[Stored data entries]
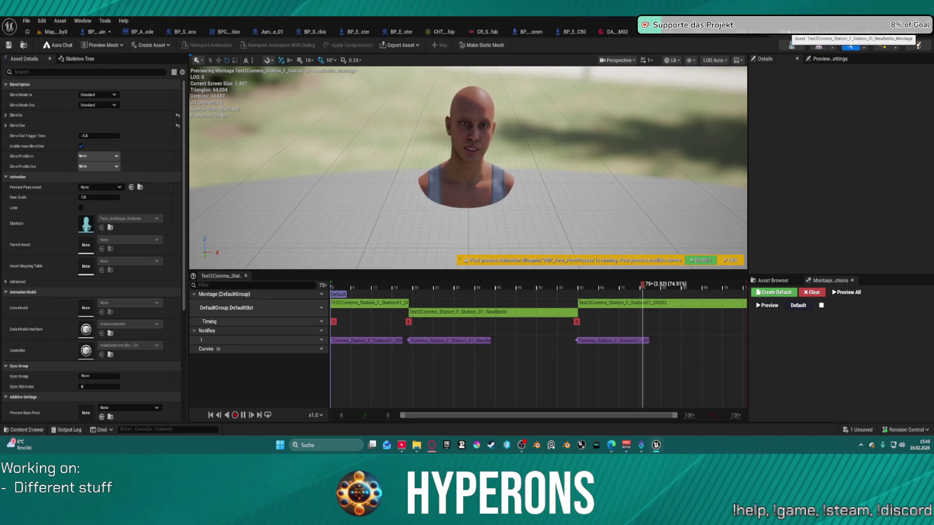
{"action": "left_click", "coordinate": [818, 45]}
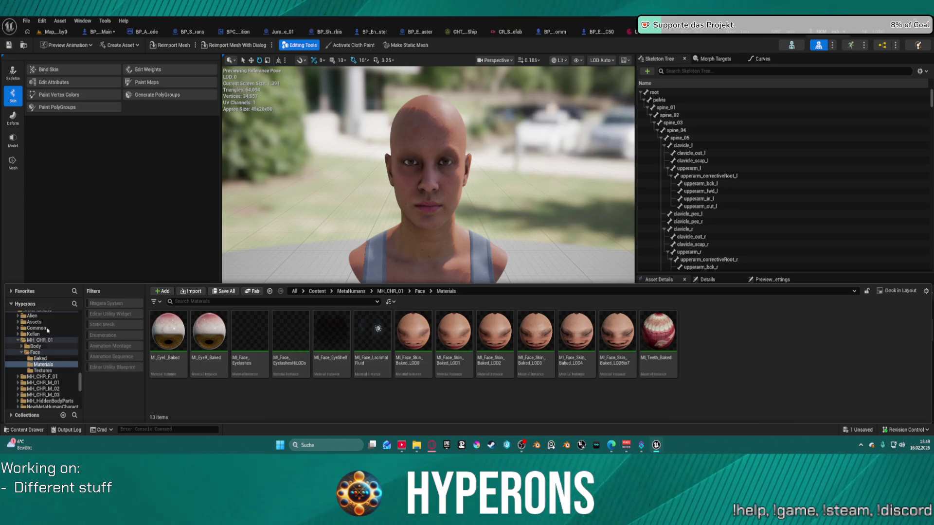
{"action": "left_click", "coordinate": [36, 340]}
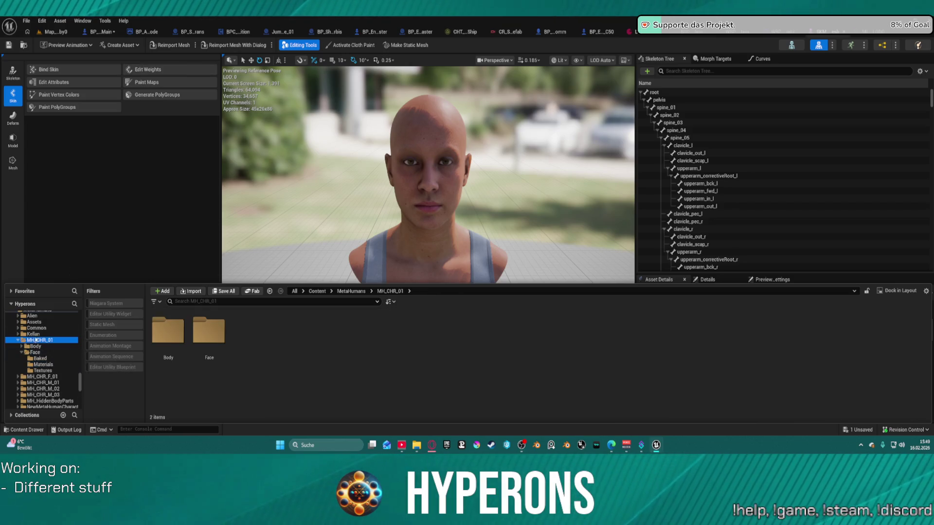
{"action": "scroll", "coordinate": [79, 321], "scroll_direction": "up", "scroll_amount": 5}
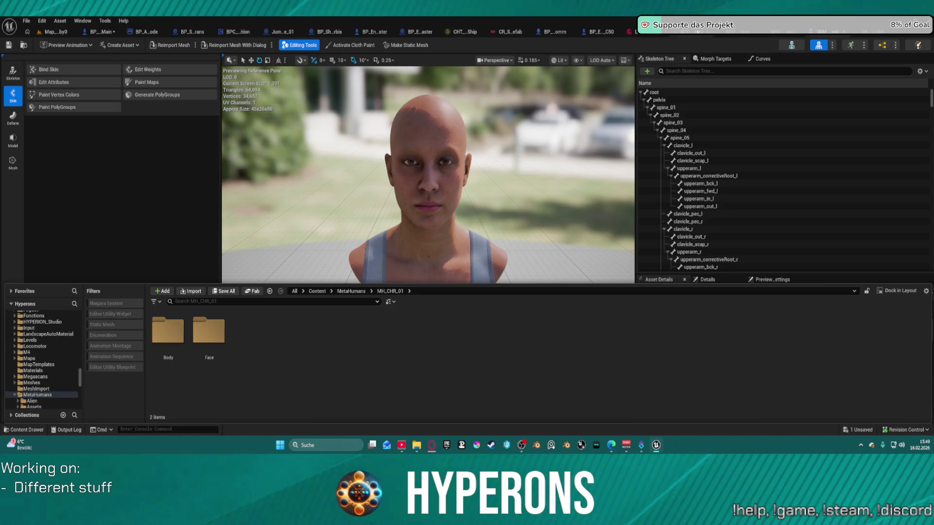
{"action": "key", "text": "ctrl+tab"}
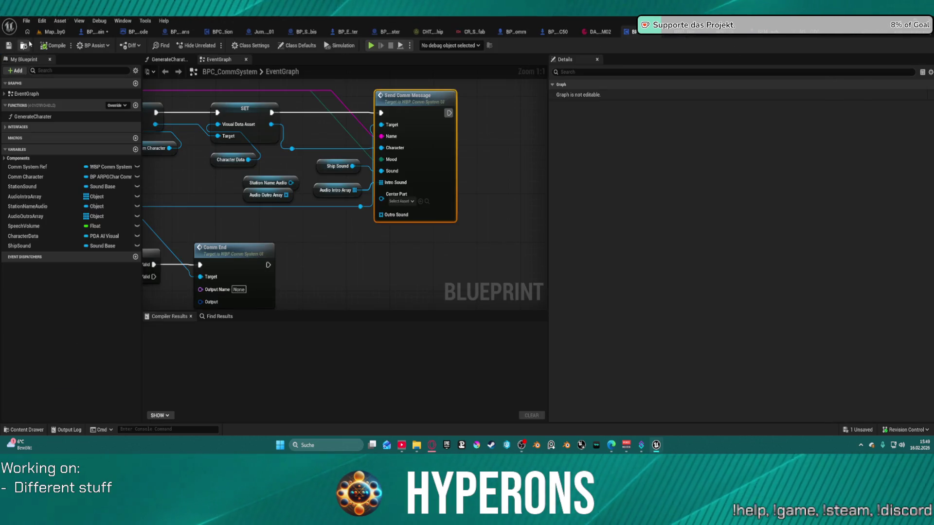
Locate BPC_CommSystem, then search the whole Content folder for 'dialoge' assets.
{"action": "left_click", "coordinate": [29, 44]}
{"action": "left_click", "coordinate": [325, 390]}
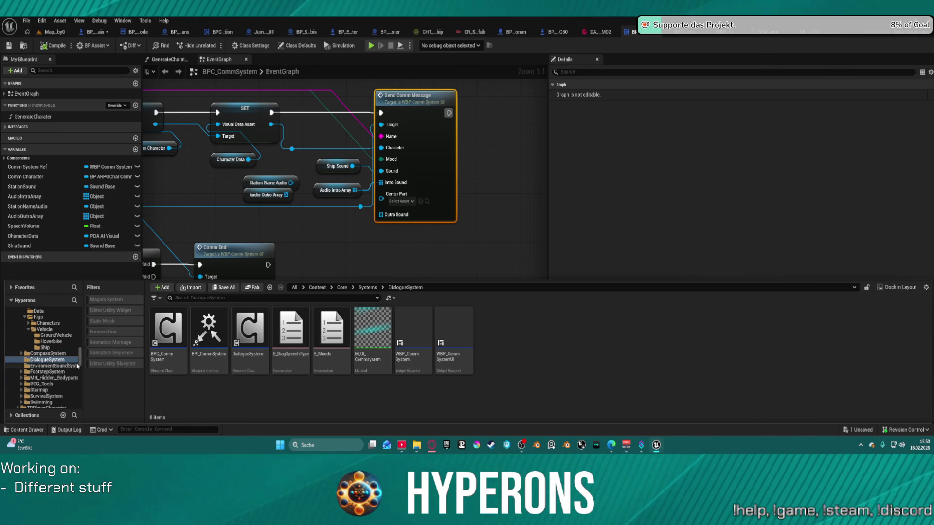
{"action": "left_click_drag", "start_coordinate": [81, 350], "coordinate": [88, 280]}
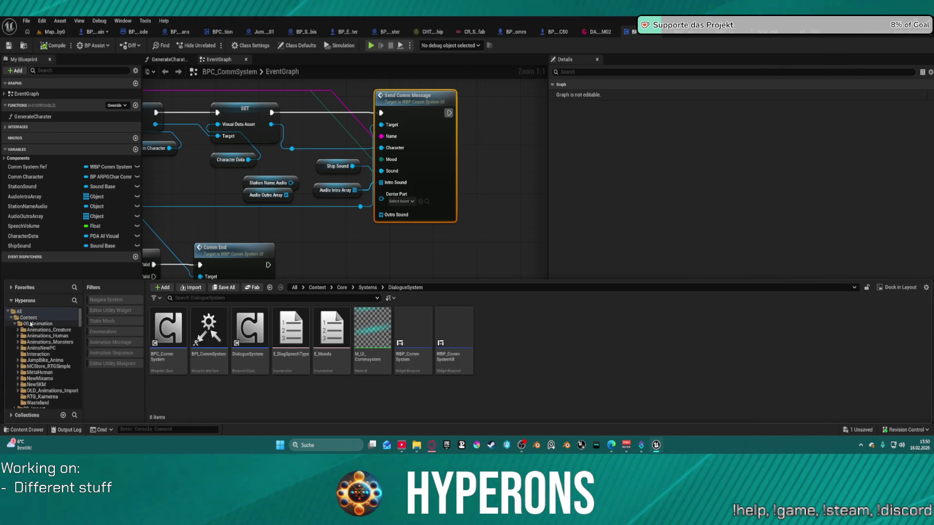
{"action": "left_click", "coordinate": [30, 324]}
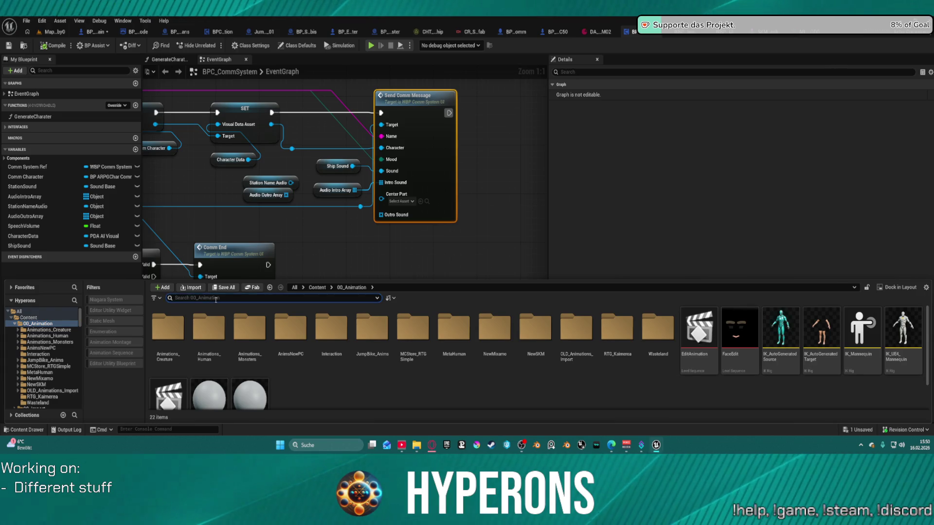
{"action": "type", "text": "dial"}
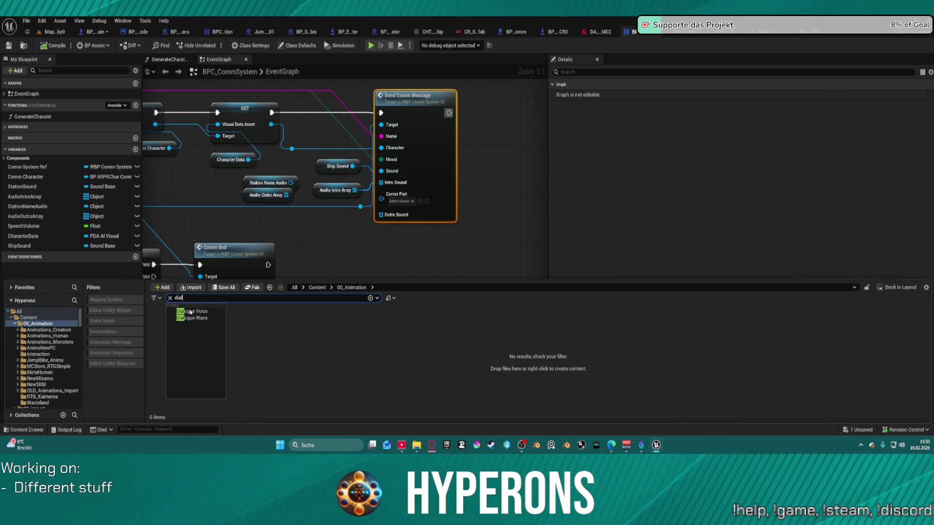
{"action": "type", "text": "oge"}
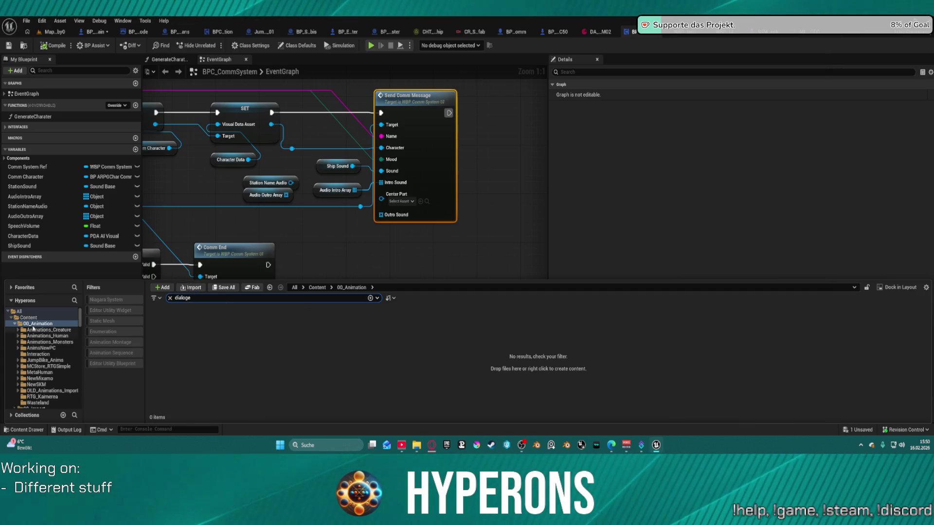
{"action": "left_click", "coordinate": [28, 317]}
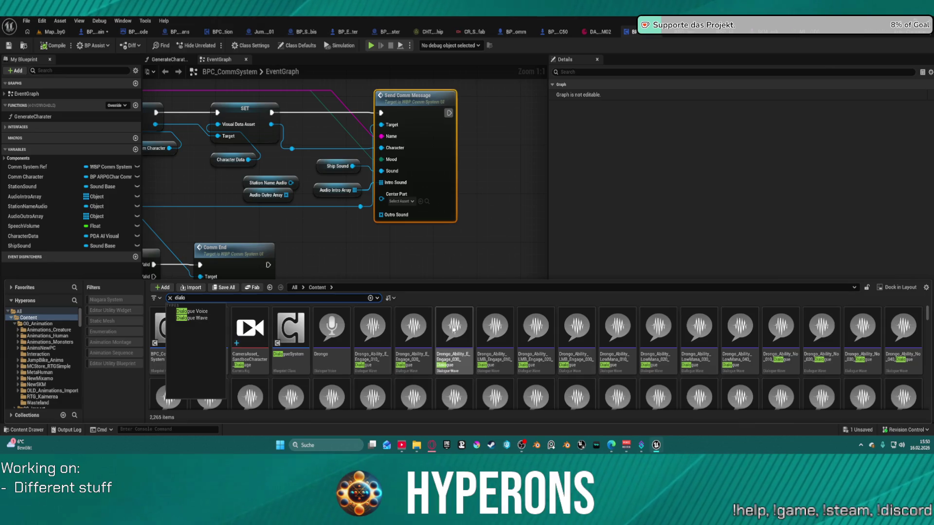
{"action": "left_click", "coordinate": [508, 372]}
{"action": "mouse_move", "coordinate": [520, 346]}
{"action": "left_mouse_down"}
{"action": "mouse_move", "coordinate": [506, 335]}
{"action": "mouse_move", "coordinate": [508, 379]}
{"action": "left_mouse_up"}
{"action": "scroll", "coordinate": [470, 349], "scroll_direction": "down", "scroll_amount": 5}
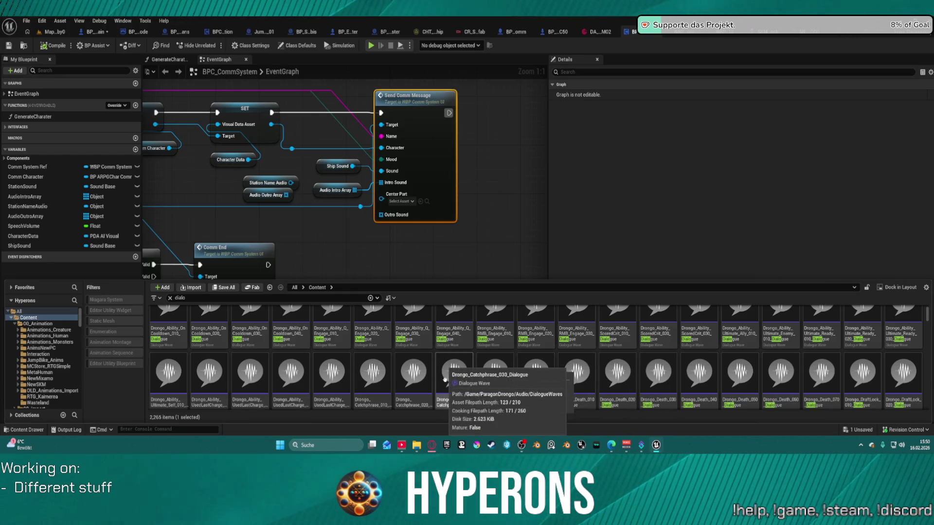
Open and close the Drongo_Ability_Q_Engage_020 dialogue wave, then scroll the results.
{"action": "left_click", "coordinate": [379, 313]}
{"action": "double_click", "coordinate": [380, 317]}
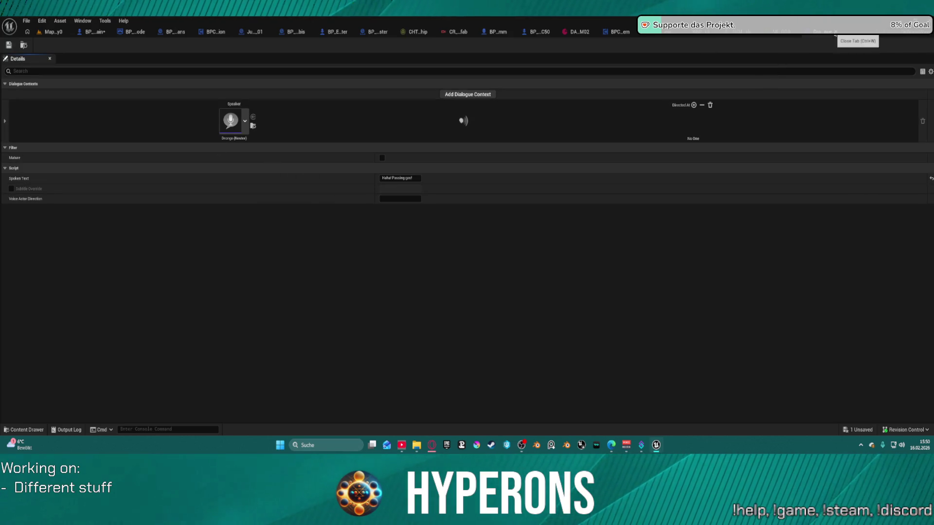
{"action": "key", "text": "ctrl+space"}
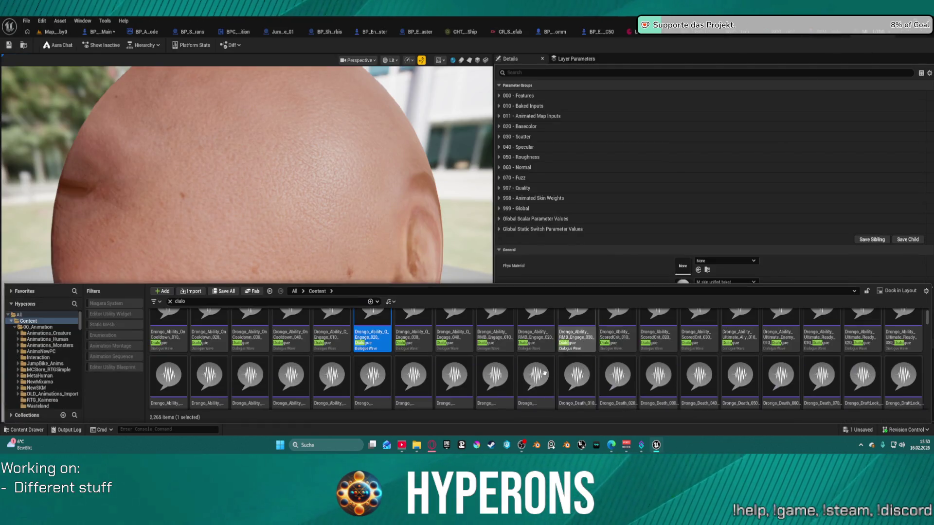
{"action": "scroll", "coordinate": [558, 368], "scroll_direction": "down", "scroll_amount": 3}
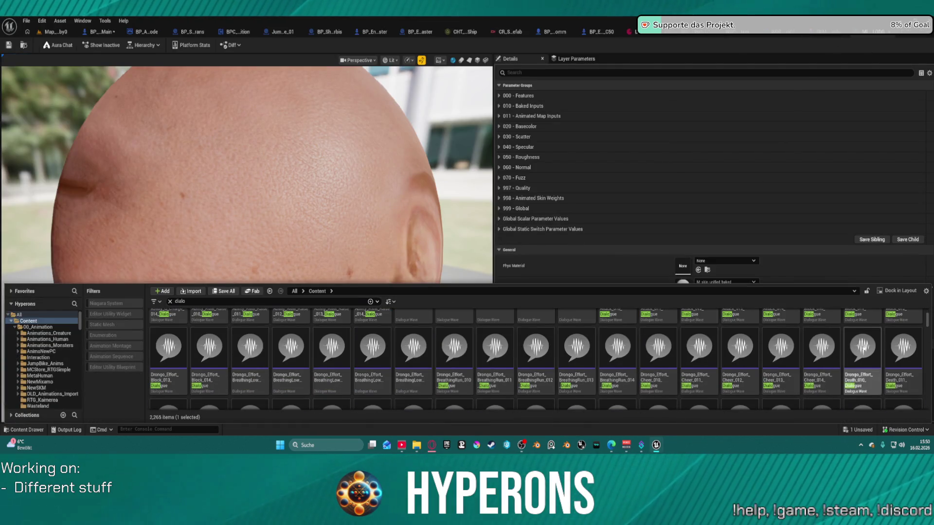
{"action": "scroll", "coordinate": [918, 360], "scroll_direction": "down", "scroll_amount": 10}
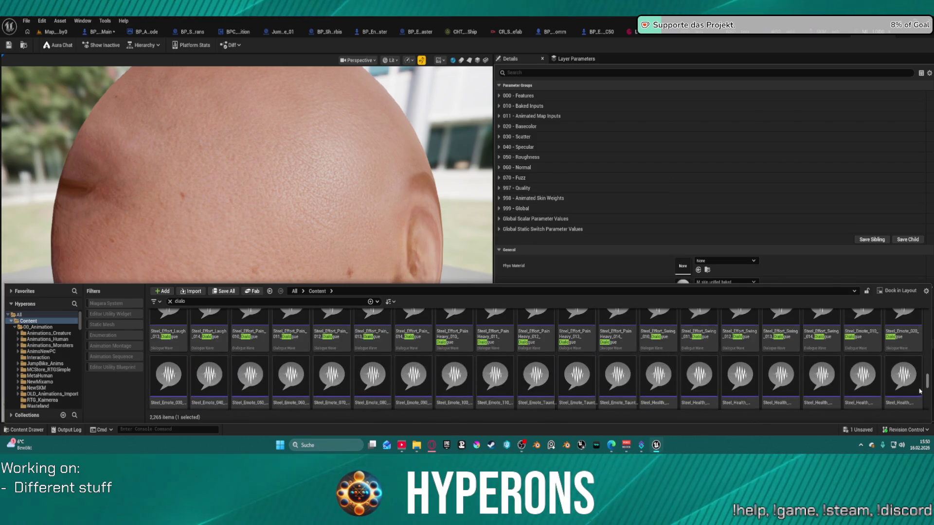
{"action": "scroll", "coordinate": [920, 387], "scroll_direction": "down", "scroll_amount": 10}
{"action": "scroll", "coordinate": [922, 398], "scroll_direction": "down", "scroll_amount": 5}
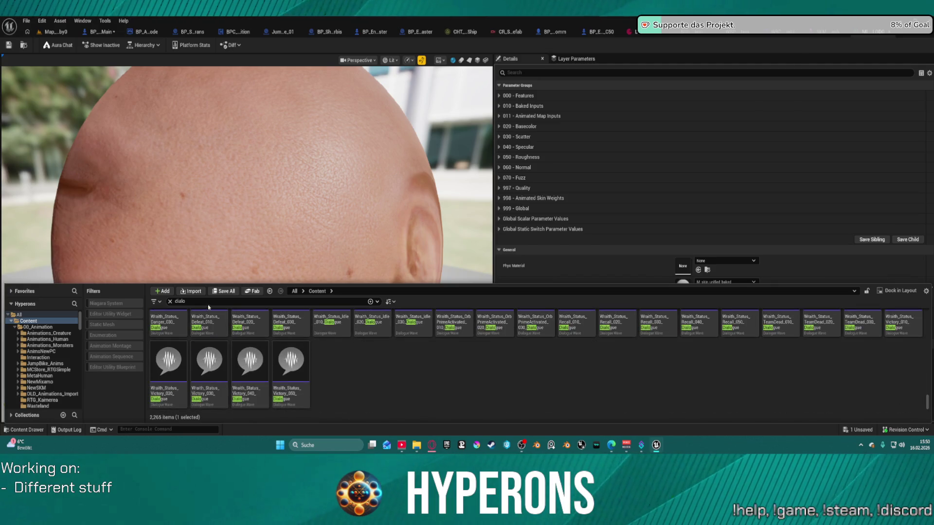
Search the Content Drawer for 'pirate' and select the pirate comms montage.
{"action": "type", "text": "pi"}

- WHAT IS NEEDED -
Filter the records down to the lines containing the word "scroll", and copy those.

- RESPONSE -
{"action": "scroll", "coordinate": [79, 321], "scroll_direction": "up", "scroll_amount": 5}
{"action": "scroll", "coordinate": [470, 349], "scroll_direction": "down", "scroll_amount": 5}
Open and close the Drongo_Ability_Q_Engage_020 dialogue wave, then scroll the results.
{"action": "scroll", "coordinate": [558, 368], "scroll_direction": "down", "scroll_amount": 3}
{"action": "scroll", "coordinate": [918, 360], "scroll_direction": "down", "scroll_amount": 10}
{"action": "scroll", "coordinate": [920, 387], "scroll_direction": "down", "scroll_amount": 10}
{"action": "scroll", "coordinate": [922, 398], "scroll_direction": "down", "scroll_amount": 5}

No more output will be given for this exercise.